= Informative site =

Example of parsimony informative sites. The sites 2 and 4 are informative, while sites 1 and 3 represent the two types of uninformative sites (invariable and singleton respectively). Site 2 indicates a grouping of Species A and C, while site 4 indicates a grouping of Species A and B. Because these two sites conflict, other analyses (such as maximum likelihood) are needed to resolve the phylogenetic tree of these four species.

In phylogenetics, informative site is a term used when maximum parsimony is the optimality criterion for construction of a phylogenetic tree. It refers to a characteristic for which the number of character-state evolutionary changes of at this site depends on the topology of the tree.
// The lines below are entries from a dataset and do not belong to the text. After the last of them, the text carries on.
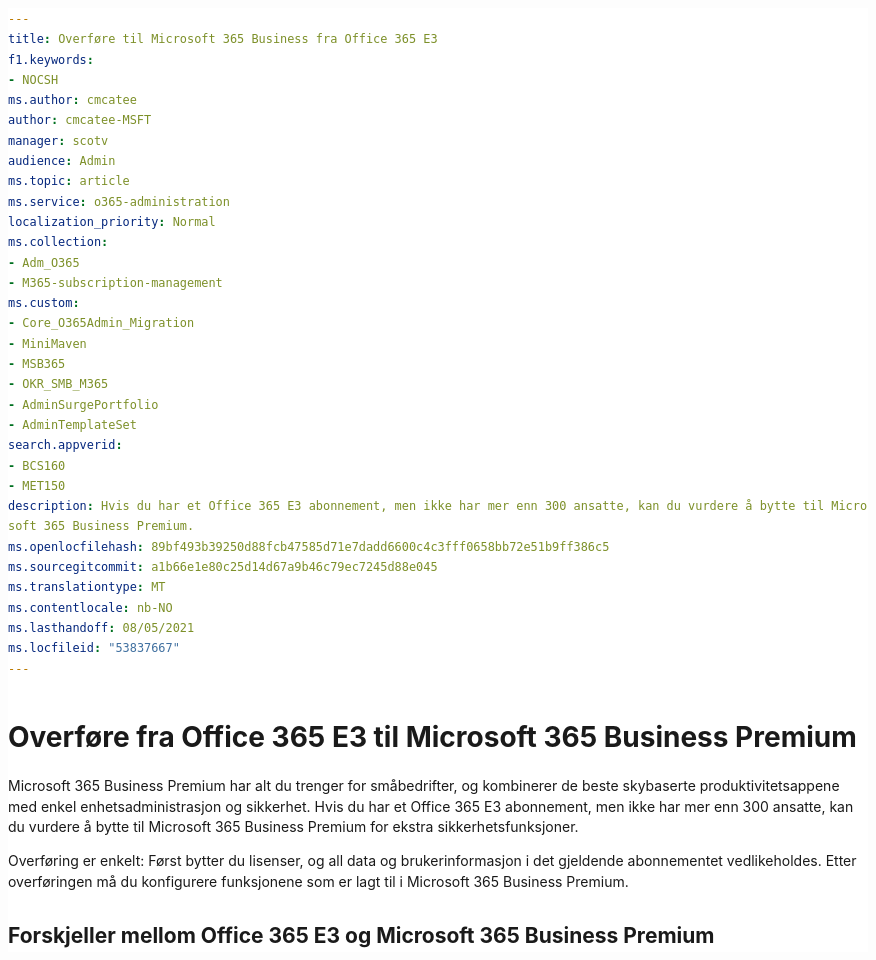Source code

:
 ```yaml
---
title: Overføre til Microsoft 365 Business fra Office 365 E3
f1.keywords:
- NOCSH
ms.author: cmcatee
author: cmcatee-MSFT
manager: scotv
audience: Admin
ms.topic: article
ms.service: o365-administration
localization_priority: Normal
ms.collection:
- Adm_O365
- M365-subscription-management
ms.custom:
- Core_O365Admin_Migration
- MiniMaven
- MSB365
- OKR_SMB_M365
- AdminSurgePortfolio
- AdminTemplateSet
search.appverid:
- BCS160
- MET150
description: Hvis du har et Office 365 E3 abonnement, men ikke har mer enn 300 ansatte, kan du vurdere å bytte til Microsoft 365 Business Premium.
ms.openlocfilehash: 89bf493b39250d88fcb47585d71e7dadd6600c4c3fff0658bb72e51b9ff386c5
ms.sourcegitcommit: a1b66e1e80c25d14d67a9b46c79ec7245d88e045
ms.translationtype: MT
ms.contentlocale: nb-NO
ms.lasthandoff: 08/05/2021
ms.locfileid: "53837667"
---
```

# <a name="migrating-from-office-365-e3-to-microsoft-365-business-premium"></a>Overføre fra Office 365 E3 til Microsoft 365 Business Premium

Microsoft 365 Business Premium har alt du trenger for småbedrifter, og kombinerer de beste skybaserte produktivitetsappene med enkel enhetsadministrasjon og sikkerhet. Hvis du har et Office 365 E3 abonnement, men ikke har mer enn 300 ansatte, kan du vurdere å bytte til Microsoft 365 Business Premium for ekstra sikkerhetsfunksjoner.

Overføring er enkelt: Først bytter du lisenser, og all data og brukerinformasjon i det gjeldende abonnementet vedlikeholdes. Etter overføringen må du konfigurere funksjonene som er lagt til i Microsoft 365 Business Premium.

## <a name="differences-between-office-365-e3-and-microsoft-365-business-premium"></a>Forskjeller mellom Office 365 E3 og Microsoft 365 Business Premium
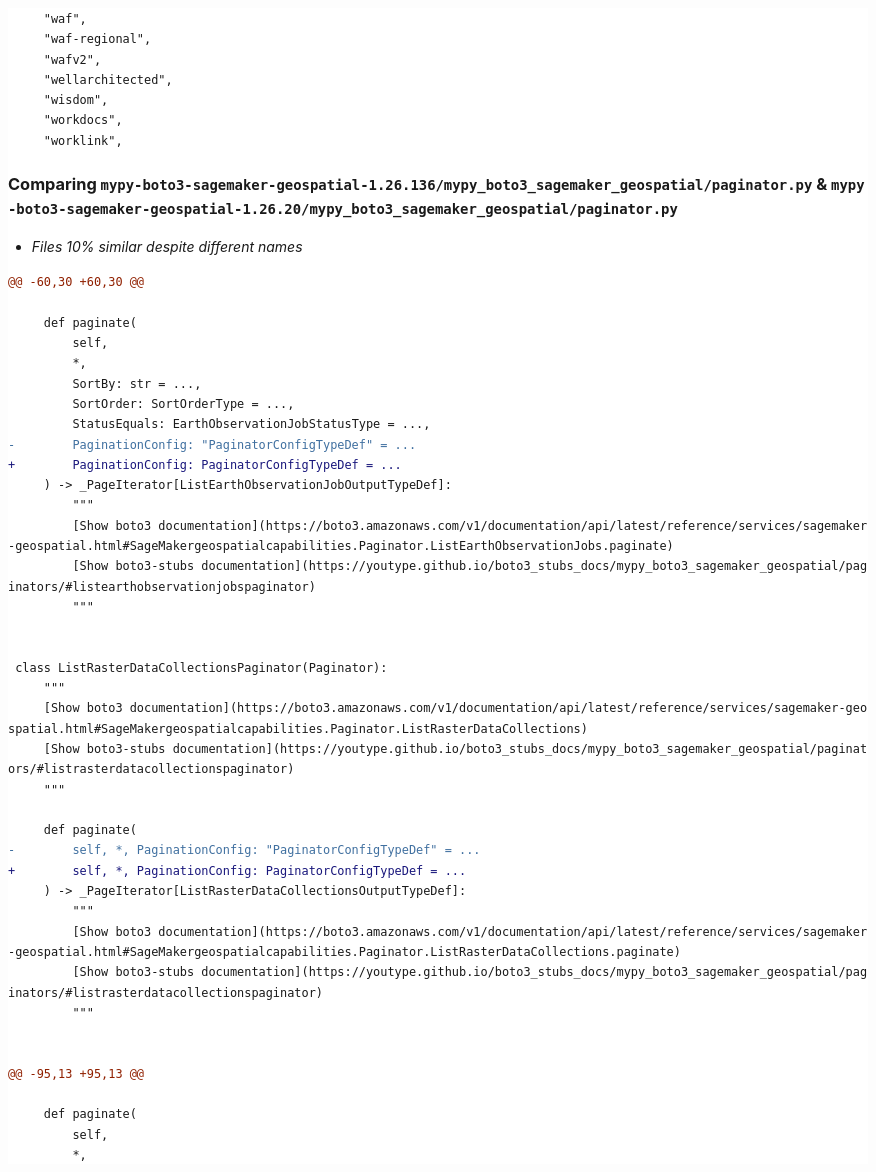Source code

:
 ```diff
     "waf",
     "waf-regional",
     "wafv2",
     "wellarchitected",
     "wisdom",
     "workdocs",
     "worklink",
```

### Comparing `mypy-boto3-sagemaker-geospatial-1.26.136/mypy_boto3_sagemaker_geospatial/paginator.py` & `mypy-boto3-sagemaker-geospatial-1.26.20/mypy_boto3_sagemaker_geospatial/paginator.py`

 * *Files 10% similar despite different names*

```diff
@@ -60,30 +60,30 @@
 
     def paginate(
         self,
         *,
         SortBy: str = ...,
         SortOrder: SortOrderType = ...,
         StatusEquals: EarthObservationJobStatusType = ...,
-        PaginationConfig: "PaginatorConfigTypeDef" = ...
+        PaginationConfig: PaginatorConfigTypeDef = ...
     ) -> _PageIterator[ListEarthObservationJobOutputTypeDef]:
         """
         [Show boto3 documentation](https://boto3.amazonaws.com/v1/documentation/api/latest/reference/services/sagemaker-geospatial.html#SageMakergeospatialcapabilities.Paginator.ListEarthObservationJobs.paginate)
         [Show boto3-stubs documentation](https://youtype.github.io/boto3_stubs_docs/mypy_boto3_sagemaker_geospatial/paginators/#listearthobservationjobspaginator)
         """
 
 
 class ListRasterDataCollectionsPaginator(Paginator):
     """
     [Show boto3 documentation](https://boto3.amazonaws.com/v1/documentation/api/latest/reference/services/sagemaker-geospatial.html#SageMakergeospatialcapabilities.Paginator.ListRasterDataCollections)
     [Show boto3-stubs documentation](https://youtype.github.io/boto3_stubs_docs/mypy_boto3_sagemaker_geospatial/paginators/#listrasterdatacollectionspaginator)
     """
 
     def paginate(
-        self, *, PaginationConfig: "PaginatorConfigTypeDef" = ...
+        self, *, PaginationConfig: PaginatorConfigTypeDef = ...
     ) -> _PageIterator[ListRasterDataCollectionsOutputTypeDef]:
         """
         [Show boto3 documentation](https://boto3.amazonaws.com/v1/documentation/api/latest/reference/services/sagemaker-geospatial.html#SageMakergeospatialcapabilities.Paginator.ListRasterDataCollections.paginate)
         [Show boto3-stubs documentation](https://youtype.github.io/boto3_stubs_docs/mypy_boto3_sagemaker_geospatial/paginators/#listrasterdatacollectionspaginator)
         """
 
 
@@ -95,13 +95,13 @@
 
     def paginate(
         self,
         *,
```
The characteristics can take on multiple types of data, including morphological (such as the presence of wings, tentacles, etc.) or molecular information such as sequences of DNA or proteins.

The informative site is a position in the relevant set of aligned sequences at which there are at least two different character states and each of those states occurs in at least two of the sequences. In other words, it cannot be a fully conserved (i.e., invariable) site nor can it be a (singleton) site with a difference in only one sequence (as seen, for example, in single-nucleotide polymorphisms and single-nucleotide variants). In both cases, the number of character-state changes is the same regardless of the topology of the tree, equal to 0 and 1 respectively.